Defense makes closing statements in 'Irvine 11' Muslim student protest case

Some of the so-called 'Irvine 11' who are accused of disrupting a speech by the Israeli ambassador to the U.S. at the University of California, at Irvine.
Some of the so-called 'Irvine 11' who are accused of disrupting a speech by the Israeli ambassador to the U.S. at the University of California, at Irvine. Alex Gallardo/AP

The defense began closing arguments Monday in the trial of 10 students accused of disrupting a UC Irvine speech by Israel’s ambassador to the United States.

Defense attorneys argue the students’ actions during a speech by Ambassador Michael Oren was lawful and typical protest. Ten students stood up, one by one, and shouted scripted statements as Oren tried to speak.
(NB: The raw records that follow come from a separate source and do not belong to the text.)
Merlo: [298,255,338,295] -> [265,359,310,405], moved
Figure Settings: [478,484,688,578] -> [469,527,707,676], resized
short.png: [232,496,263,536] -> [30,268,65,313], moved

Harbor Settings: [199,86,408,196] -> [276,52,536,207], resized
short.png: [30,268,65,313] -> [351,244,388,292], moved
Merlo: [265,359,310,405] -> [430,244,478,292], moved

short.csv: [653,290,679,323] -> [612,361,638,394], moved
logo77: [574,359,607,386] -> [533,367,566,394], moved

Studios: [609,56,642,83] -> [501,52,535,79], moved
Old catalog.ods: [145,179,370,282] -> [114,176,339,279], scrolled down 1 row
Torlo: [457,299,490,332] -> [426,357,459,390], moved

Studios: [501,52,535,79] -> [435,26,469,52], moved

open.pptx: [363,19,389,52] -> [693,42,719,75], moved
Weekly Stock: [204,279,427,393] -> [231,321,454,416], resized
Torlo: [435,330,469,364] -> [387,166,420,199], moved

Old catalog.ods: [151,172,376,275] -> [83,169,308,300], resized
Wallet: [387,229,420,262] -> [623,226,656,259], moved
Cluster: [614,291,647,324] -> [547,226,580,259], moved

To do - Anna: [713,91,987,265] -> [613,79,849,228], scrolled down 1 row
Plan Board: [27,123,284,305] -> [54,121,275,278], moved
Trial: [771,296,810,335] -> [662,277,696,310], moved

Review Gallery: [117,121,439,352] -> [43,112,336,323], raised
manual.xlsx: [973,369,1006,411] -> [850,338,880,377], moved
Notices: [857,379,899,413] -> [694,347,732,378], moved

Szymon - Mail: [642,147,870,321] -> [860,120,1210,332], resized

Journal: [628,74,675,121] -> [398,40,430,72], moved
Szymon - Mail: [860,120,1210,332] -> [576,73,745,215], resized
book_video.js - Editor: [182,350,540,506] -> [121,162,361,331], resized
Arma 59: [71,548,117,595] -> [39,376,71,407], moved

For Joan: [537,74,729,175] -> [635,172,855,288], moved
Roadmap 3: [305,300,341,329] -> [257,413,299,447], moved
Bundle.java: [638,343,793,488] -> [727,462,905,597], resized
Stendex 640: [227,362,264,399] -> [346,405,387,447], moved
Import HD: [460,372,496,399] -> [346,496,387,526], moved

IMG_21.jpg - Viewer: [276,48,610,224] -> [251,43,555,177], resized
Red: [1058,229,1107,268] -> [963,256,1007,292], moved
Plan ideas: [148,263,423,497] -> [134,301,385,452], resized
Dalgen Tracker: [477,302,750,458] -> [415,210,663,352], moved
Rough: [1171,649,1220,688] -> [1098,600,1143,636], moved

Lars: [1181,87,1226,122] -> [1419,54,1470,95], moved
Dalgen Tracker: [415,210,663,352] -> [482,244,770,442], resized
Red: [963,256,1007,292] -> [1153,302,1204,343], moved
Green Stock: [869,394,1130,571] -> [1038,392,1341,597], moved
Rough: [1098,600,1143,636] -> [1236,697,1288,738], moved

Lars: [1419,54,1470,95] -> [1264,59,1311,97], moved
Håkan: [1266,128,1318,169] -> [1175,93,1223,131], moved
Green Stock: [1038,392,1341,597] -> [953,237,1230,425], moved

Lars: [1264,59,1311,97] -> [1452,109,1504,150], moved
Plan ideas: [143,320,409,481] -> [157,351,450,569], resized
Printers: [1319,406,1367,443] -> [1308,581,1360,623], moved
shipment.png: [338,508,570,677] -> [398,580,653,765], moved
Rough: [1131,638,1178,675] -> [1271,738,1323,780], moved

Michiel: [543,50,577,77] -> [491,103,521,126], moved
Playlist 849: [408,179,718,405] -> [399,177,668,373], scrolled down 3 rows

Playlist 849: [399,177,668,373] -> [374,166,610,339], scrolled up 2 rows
Lawyers told the jury that while the students planned the protests, they didn’t plan to break the law, and so didn’t have the legally required intention for the charge of misdemeanor conspiracy to disrupt a meeting. The defense also argued there was no “substantial interference” to merit the misdemeanor charge of actual disruption of a meeting.

Defense attorneys played video that showed the students’ statements took up only about three minutes of the event. Ambassador Oren was able to deliver his 25-minute speech.

Prosecutors call the students’ protest an illegal “heckler’s veto” intended to quash free expression. If convicted, the students face up to a year in jail. The defense expects to finish its closing by noon.